Nous pensons ainsi que cet aspect institutionnel fut un frein à la bonne réception de la contribution de Walsh. À cela, il faut rajouter le fait que les décennies 1920 et 1930, ces années de haute théorie (Shackle 1967), furent marquées par la naissance de plusieurs écoles de pensée majeures (théorie de la valeur, théorie de la demande), laissant peu de place à l’apport des économistes qui n’ont pas participé à ces débats. À ce propos, Harvard est resté largement en dehors de l’effervescence crée par l’œuvre de Keynes. D’un point de vue historique, les travaux de Walsh paraissent dans le contexte du New Deal et de la grande crise, avec des préoccupations sociétales centrées autour du chômage et de la croissance, bien loin de la question de l’investissement dans l’éducation. En 1936, John Maynard Keynes publie la Théorie Générale, qui éclipsera la plupart des débats théoriques qui lui sont contemporains23. L’attention des économistes se concentre alors sur le chômage de masse :

23

Deutscher montre que dès la parution du Treatise on Money (Keynes 1930), John Maynard Keynes est devenu l’économiste le plus cité dans les revues économiques, position qui fut largement renforcée par la parution de la théorie générale en 1936 (Deutscher 1990, p. 189-194). Sur la période 1920-1940, et la transition entre Irving Fisher et John Maynard Keynes, voir (Dimand 1995).
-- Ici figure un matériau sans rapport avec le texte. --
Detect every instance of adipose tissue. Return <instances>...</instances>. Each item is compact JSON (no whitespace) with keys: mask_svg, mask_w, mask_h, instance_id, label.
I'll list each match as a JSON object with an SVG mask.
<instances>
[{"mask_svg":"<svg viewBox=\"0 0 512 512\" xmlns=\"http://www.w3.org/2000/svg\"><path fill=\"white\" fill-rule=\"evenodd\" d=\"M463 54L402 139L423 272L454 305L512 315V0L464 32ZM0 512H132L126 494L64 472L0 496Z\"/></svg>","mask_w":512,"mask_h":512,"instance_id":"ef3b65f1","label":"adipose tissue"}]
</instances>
« The General Theory tackled a problem […] which the Depression had forced to the profession’s attention: the possibility of lasting, massive involuntary unemployment arising from a coordination failure in a decentralized market economy in the absence of deliberate government intervention to restore full employment » (Dimand 1995, p. 261)

Tous ces éléments réunis ont contribué à la non réception de l’article de Walsh. La reconnaissance de l’importance de sa contribution à la théorie du capital humain apparaîtra de manière rétrospective. Certes, il fut cité et reconnu par Friedman et Kuznets en 1945 puis par Fred Weston en 1951 (Weston 1951, p. 135-136) mais il faudra attendre les années 1960 et la diffusion du concept de capital humain par Becker Mincer et Schultz pour que son nom sorte réellement de l’anonymat.